Black Sabbath, pioneers of heavy metal music and who are loved by millions, are hanging it up for good with one more album and tour.

Lead vocalist Ozzy Osbourne confirmed the band’s plans to retire in late September 2014, explaining that this will be “the last hurrah…then it’s no more Sabbath at all. We’re disbanding the name and everything. They don’t want to tour anymore. I get it.”

Some people even thought that the band’s comeback album released in 2013 (named “13”) would be their last.

“It’s a shame that one of the world’s most classical metal bands is finally coming to an end. It’s probably for the best, though, because the band members are getting too old to perform,” says sophomore Bryan Andrews.

This type of news was expected sooner rather than later. All three current (and original) members – Osbourne, Tony Iommi, and Geezer Butler – are well into their sixties. Also, Iommi, the only constant member of the band since the late 1960s, was recently diagnosed with lymphoma, making consistent road travel hard.

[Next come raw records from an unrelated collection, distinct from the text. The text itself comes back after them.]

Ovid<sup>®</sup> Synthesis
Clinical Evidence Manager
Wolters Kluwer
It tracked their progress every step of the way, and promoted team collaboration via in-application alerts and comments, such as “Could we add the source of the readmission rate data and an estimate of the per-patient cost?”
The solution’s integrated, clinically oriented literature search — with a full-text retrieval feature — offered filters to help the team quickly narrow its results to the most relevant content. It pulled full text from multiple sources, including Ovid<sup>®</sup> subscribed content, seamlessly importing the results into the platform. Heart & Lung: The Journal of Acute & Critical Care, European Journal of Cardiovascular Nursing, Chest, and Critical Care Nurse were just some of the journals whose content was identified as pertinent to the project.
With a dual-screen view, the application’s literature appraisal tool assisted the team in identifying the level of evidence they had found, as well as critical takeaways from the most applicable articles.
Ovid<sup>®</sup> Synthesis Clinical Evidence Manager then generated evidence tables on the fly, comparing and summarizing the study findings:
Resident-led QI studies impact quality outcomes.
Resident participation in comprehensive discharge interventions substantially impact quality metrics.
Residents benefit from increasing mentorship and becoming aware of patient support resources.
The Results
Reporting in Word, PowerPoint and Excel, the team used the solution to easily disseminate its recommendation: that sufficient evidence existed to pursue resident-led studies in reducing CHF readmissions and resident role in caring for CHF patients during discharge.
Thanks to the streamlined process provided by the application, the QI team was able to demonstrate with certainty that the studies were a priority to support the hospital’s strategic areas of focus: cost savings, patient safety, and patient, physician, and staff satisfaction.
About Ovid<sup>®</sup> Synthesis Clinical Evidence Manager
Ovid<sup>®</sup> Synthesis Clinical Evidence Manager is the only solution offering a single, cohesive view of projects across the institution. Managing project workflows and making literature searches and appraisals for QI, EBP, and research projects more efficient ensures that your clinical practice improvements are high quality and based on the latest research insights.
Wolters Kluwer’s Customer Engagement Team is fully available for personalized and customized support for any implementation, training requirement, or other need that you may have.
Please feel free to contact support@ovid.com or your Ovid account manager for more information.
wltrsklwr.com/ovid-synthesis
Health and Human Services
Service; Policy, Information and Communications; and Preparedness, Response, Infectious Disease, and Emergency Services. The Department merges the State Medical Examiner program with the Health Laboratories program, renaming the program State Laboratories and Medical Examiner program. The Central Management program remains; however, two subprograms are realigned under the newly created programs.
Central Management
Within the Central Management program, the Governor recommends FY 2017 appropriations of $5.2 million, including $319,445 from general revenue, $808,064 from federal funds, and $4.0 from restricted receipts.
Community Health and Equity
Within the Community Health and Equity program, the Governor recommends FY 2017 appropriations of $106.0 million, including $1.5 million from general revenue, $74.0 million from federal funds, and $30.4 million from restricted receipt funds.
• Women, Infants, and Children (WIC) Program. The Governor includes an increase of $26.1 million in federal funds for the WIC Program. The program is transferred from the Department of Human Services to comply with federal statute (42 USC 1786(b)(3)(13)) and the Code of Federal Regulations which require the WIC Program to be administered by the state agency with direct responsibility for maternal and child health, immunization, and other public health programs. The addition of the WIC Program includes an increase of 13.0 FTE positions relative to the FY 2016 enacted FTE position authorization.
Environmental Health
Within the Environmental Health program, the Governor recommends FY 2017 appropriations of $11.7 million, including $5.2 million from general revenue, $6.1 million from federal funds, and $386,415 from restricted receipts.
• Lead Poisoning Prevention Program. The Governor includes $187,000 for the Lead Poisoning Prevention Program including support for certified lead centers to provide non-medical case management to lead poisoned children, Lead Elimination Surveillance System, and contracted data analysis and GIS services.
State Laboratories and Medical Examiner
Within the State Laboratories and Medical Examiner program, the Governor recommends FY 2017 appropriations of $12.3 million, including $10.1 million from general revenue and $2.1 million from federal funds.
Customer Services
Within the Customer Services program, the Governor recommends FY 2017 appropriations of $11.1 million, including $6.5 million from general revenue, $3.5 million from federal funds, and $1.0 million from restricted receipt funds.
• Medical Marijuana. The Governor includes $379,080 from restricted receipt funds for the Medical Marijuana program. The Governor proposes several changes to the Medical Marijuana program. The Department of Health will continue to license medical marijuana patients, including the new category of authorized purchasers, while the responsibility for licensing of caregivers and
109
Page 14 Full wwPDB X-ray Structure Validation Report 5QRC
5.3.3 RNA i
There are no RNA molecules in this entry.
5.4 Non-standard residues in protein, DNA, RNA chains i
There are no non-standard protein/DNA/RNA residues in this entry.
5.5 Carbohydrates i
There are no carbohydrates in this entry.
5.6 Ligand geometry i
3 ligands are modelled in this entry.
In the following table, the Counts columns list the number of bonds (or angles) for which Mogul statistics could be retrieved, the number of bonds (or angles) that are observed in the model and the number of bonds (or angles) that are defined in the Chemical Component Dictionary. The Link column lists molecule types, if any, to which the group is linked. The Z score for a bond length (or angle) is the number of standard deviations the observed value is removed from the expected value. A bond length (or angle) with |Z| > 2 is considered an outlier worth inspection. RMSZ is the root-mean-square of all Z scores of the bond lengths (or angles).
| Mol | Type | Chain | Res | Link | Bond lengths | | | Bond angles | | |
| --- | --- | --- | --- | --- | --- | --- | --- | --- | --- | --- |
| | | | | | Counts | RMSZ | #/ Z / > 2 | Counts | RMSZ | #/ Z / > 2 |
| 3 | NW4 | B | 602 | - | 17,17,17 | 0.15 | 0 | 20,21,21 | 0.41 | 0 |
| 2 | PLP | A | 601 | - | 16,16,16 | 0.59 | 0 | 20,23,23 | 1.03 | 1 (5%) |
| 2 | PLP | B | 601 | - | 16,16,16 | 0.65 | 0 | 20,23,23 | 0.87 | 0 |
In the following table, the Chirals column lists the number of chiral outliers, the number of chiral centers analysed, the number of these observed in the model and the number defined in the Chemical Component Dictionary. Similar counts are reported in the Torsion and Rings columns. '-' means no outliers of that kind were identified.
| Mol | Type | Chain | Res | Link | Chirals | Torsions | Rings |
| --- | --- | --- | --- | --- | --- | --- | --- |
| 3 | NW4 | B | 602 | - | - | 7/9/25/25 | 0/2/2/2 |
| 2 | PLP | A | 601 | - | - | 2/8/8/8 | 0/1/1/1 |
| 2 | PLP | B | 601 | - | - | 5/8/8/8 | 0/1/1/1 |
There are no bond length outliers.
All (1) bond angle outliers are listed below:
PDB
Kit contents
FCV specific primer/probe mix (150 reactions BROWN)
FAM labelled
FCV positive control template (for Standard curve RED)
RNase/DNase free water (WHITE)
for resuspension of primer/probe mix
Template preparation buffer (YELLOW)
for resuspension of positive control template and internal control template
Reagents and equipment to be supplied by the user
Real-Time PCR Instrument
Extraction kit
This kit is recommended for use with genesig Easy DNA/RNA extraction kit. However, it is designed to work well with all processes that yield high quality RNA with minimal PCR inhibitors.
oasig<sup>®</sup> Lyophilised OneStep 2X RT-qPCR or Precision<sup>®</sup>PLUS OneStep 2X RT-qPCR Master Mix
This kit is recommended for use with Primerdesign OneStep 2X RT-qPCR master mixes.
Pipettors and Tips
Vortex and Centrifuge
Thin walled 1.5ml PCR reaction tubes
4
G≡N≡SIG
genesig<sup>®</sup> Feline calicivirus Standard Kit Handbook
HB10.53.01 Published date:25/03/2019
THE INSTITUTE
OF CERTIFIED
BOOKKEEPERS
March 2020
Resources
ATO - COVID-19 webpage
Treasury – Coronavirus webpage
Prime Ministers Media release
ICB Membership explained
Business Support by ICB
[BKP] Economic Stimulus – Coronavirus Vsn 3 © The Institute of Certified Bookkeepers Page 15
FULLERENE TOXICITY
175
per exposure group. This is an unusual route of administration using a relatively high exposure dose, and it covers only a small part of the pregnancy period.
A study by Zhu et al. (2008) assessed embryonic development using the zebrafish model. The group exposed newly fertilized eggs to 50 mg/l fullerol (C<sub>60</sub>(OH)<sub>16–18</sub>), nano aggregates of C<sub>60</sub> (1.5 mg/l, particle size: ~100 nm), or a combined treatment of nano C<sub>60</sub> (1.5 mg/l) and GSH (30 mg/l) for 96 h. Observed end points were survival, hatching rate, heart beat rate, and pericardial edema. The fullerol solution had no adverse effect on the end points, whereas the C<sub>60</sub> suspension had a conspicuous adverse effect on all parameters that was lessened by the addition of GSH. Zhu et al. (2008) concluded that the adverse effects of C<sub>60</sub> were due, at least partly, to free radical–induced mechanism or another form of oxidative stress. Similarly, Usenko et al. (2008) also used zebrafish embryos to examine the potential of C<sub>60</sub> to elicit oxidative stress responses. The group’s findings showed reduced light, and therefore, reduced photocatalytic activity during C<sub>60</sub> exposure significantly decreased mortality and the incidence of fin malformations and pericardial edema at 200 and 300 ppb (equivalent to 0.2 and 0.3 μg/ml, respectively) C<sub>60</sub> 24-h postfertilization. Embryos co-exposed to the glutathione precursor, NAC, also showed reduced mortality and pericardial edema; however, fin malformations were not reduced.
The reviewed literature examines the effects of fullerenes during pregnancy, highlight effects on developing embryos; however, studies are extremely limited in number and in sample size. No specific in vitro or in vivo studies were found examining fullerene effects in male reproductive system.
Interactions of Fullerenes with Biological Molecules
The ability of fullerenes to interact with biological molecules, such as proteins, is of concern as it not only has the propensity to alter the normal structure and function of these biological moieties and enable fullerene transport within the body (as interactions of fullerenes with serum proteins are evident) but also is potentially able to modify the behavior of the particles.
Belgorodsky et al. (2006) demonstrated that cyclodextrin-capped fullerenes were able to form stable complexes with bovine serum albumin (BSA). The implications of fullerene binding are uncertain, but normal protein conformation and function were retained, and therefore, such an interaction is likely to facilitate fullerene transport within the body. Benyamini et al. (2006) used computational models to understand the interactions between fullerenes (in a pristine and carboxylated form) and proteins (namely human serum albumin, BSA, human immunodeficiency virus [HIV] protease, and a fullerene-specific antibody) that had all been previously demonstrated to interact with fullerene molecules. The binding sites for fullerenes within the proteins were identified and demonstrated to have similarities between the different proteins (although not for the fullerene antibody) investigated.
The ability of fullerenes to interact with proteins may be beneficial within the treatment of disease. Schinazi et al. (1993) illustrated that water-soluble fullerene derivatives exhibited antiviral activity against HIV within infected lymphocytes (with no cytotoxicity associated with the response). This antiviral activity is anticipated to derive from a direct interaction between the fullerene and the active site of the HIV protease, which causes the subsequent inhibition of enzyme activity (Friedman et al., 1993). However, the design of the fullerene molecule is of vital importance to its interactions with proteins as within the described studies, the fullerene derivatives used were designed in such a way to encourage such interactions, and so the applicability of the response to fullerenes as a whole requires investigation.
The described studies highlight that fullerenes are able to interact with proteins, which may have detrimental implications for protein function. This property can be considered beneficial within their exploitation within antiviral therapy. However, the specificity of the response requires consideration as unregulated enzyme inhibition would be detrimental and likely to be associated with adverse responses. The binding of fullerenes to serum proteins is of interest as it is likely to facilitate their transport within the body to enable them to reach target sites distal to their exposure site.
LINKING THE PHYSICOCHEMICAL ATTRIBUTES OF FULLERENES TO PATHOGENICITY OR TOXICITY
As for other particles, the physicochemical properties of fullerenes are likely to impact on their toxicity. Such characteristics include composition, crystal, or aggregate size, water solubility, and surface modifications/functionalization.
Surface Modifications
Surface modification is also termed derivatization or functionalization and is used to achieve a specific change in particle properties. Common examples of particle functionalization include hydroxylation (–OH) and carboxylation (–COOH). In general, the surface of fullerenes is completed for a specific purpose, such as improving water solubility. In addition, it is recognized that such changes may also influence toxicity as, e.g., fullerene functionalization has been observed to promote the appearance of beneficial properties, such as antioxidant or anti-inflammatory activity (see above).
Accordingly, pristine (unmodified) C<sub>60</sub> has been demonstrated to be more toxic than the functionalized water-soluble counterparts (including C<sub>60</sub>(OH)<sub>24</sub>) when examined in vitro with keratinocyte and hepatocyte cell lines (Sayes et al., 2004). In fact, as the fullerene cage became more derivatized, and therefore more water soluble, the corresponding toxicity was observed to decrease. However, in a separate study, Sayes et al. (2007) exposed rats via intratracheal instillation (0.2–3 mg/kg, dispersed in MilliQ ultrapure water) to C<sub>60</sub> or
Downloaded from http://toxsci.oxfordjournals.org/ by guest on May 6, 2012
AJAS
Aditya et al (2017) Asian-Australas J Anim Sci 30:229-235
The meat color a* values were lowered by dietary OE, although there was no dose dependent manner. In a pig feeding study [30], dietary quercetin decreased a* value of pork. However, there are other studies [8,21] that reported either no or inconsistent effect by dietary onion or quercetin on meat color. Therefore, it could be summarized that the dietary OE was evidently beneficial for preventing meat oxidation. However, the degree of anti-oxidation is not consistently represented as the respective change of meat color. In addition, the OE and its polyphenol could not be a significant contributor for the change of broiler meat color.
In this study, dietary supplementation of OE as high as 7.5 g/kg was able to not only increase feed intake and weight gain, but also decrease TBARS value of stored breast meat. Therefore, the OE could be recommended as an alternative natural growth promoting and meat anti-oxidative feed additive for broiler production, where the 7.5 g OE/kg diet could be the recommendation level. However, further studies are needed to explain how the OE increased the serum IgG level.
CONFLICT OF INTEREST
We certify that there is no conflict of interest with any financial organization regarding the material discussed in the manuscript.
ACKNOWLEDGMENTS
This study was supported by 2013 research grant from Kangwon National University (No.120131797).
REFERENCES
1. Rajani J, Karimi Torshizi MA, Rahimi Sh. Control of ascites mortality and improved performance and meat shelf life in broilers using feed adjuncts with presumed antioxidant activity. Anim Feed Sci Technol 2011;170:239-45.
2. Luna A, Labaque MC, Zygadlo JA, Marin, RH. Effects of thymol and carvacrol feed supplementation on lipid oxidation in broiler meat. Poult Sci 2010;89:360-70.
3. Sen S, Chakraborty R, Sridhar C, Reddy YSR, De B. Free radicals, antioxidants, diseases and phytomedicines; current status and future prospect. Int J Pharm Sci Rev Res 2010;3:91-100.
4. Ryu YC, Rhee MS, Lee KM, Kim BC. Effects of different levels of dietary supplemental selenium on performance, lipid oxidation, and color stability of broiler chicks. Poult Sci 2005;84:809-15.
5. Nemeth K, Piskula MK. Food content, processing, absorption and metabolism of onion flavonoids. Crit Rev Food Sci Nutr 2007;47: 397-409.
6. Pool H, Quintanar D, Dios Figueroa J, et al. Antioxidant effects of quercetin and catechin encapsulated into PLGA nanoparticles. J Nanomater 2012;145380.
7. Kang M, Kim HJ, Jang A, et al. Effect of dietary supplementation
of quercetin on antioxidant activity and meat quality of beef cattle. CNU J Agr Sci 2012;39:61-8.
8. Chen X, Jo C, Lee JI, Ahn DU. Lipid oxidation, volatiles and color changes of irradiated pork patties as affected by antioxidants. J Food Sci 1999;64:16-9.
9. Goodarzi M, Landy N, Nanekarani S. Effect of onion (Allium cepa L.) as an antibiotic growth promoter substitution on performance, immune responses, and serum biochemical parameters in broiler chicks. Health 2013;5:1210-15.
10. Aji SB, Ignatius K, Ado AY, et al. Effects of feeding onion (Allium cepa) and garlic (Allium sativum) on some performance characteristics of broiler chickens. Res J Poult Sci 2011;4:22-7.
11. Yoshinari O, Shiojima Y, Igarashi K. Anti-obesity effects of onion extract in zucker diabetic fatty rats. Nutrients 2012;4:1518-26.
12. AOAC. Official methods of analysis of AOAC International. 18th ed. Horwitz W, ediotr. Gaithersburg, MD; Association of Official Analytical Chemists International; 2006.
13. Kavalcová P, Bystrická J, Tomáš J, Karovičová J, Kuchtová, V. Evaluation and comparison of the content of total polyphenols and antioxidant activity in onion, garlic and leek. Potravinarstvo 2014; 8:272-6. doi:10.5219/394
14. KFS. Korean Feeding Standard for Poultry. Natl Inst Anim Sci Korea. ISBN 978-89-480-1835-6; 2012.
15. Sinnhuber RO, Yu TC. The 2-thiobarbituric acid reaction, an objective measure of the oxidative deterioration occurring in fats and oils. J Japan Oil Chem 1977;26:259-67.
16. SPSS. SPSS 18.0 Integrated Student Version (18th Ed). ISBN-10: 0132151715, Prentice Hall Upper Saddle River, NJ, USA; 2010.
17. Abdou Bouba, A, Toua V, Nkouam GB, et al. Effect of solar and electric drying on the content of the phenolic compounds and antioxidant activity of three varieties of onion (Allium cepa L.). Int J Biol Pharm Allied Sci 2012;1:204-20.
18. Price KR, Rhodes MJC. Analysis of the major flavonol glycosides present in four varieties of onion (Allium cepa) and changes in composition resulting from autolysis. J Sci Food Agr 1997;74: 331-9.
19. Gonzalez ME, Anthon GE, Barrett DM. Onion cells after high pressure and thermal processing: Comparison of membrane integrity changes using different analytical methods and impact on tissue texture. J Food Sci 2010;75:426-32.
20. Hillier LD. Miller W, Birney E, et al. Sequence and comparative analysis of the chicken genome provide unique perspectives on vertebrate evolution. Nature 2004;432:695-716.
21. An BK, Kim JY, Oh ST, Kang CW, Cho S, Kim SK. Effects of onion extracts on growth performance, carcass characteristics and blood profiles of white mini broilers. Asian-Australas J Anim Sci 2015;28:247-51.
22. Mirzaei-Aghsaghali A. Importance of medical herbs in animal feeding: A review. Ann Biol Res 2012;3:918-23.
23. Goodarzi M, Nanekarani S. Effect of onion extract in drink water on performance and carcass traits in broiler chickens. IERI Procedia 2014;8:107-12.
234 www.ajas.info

However, this is not necessarily the ultimate end of their musical careers; Osbourne at least has stated that he plans to continue his solo career after the Black Sabbath name is officially dissolved.

With writing/recording expected to begin in early 2015, fans everywhere are on the edge of their seats, anxious to know exactly how Black Sabbath will wrap everything up.

“I’m definitely looking forward to it if it’s their last album. It’s bound to be epic, and just some hard-rocking, old school Sabbath,” said junior Max Vreeland.

Black Sabbath was formed in a very depressing, industrialized Birmingham, England, and innovated heavy metal music by producing a distorted and controversial music style unheard of in the days of the Beatles and the Rolling Stones. Being raised in a place like Birmingham and seeing all the negative aspects of life made the band wary of the romantic and positive promises of bands like the Beatles. Thus, the band wrote their dark and heavy music as a way to attract fans of similar perspectives and talk to people about the “other side of life.”

With some of the greatest rock – let alone metal – albums of all-time under their belt such as 1970’s “Paranoid” and 1971’s “Master of Reality,” they have sold over 70 million album units worldwide. Black Sabbath’s 19 studio albums have burned the band’s name into the history of music forever.

Should Black Sabbath have called it quits with “13”, or is releasing another album for the best?